Marcher au-delà de l'enfer

Publié le 13-04-2024

de Fabrizio Floris

Une ville peut être décrite avec seulement deux données et Turin ne semble pas faire exception à la règle : 50% et 26% sont les pourcentages de familles composées d'un seul membre et de familles composées de deux membres. Ensemble, ils représentent 76% de la population turinoise. Cela signifie que Turin est une ville composée de personnes seules (pour la plupart des personnes âgées). Si l’on ajoute à cela le déclin démographique croissant, les cris sur les réseaux sociaux, le ressentiment permanent, on ne peut que conclure que nous sommes confrontés à un déclin qui n’est pourtant pas seulement numérique, mais apparaît de plus en plus moral et social.
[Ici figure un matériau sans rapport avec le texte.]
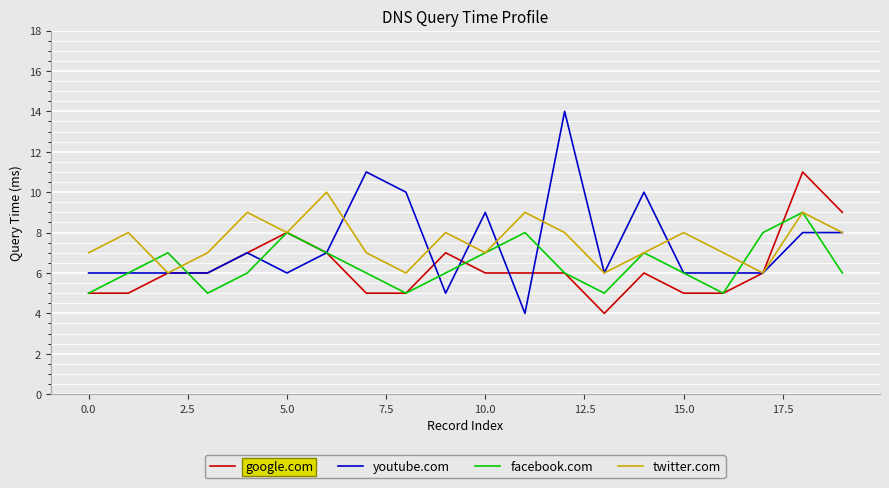

What is the maximum value shown in the chart?

14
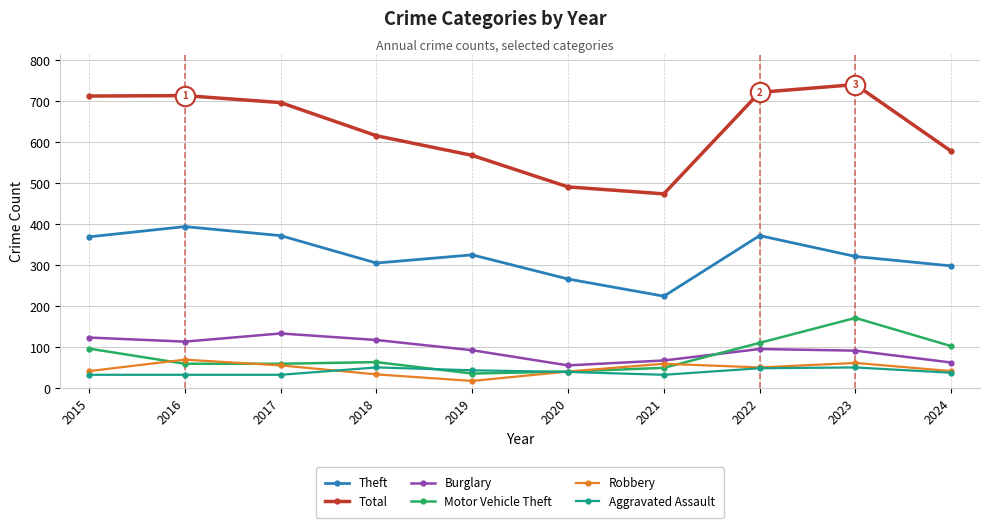

The value of Burglary at 2020 is 55. True or false?

True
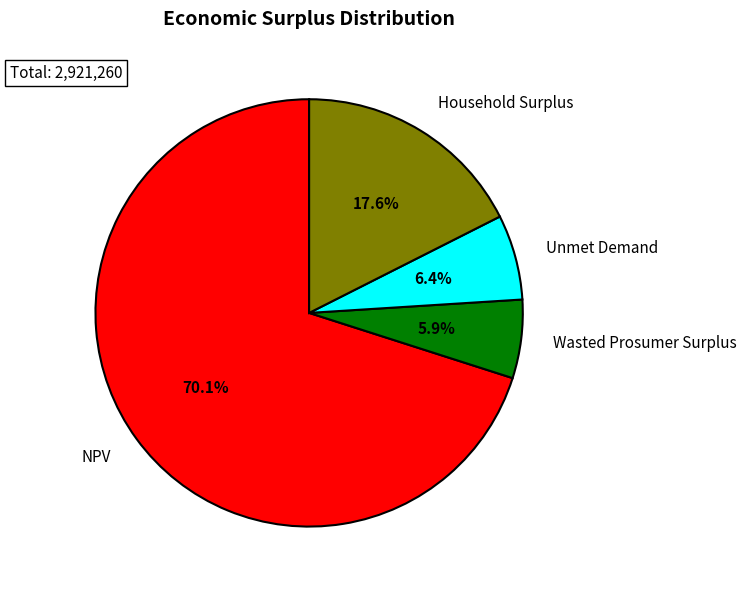

Is there a majority slice in this chart?

Yes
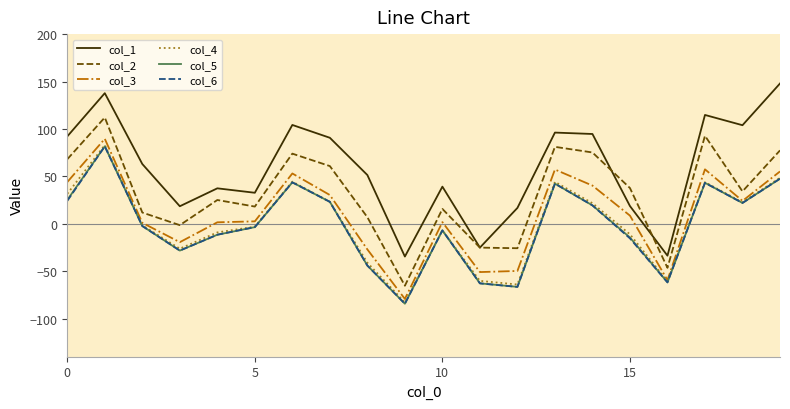

What is the smallest value displayed?

-84.3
Comme le dit Carlo : « Le pire aspect du chômage est la solitude. Une forme d'isolement qui vous amène à tout miser sur vous-même, sur vos capacités, sur votre audace que la réalité affaiblit peu à peu et au final vous vous retrouvez sans rien. Quand on est au chômage, tout se passe un peu au hasard : on se réveille, on sort de la maison, mais on ne sait pas où aller. Vous commencez à marcher dans l’espoir de rencontrer quelqu’un avec qui passer le temps, mais sans le vivre. Vous parcourez les avenues, les rues à la recherche d'une bibliothèque ouverte, d'un bus pour vous emmener quelque part que vous ne connaissez pas, en espérant, sans y croire, que c'est le bon moment. Parce que maintenant l'opportunité, même si elle arrive, vous ne la voyez plus, il n'y a personne d'autre qui puisse vous la montrer. La solitude apparaît comme une forme de corrosion du caractère qui ne vous conduit qu'au suicide intérieur, vous livrant à la vie nue, compatible avec tout ce qui vous entoure car annulée, littéralement « rabotée ».

Sans plus de chocs, de rêves, de désirs, de revendications et de luttes, avec seulement le divertissement télévisé pour combler le vide des émotions par le substitut de l'éphémère. «Alors, continue Carlo, tu passes la matinée dans les bus, dans les églises et dans les bibliothèques, l'après-midi à dormir et la soirée devant la télé, la seule qui te parle, pendant que le monde qui t'entoure t'évite, court vite et ne 's il a le temps (il ne sait pas où il court, mais il court parce que l'important c'est de ne pas s'arrêter, de ne pas trop réfléchir parce que ça pourrait faire mal). Vous vous sentez comme un parmi tant d'autres, votre vie n'est pas une vie, mais un nombre qui constitue une masse non compacte. Pourtant, en chacun il y a une soif profonde de l’autre, mais c’est un autre qu’on ne trouve pas, à qui on échappe ou qui nous échappe. "L'enfer, c'est les autres" disait Sartre, mais ils sont aussi le bonheur : des gens qui te transmettent quelque chose de beau, tu ne sais même pas quoi dire, comme une chanson qui retentit pendant que tu marches dans la rue et que tu es heureux, même à Turin.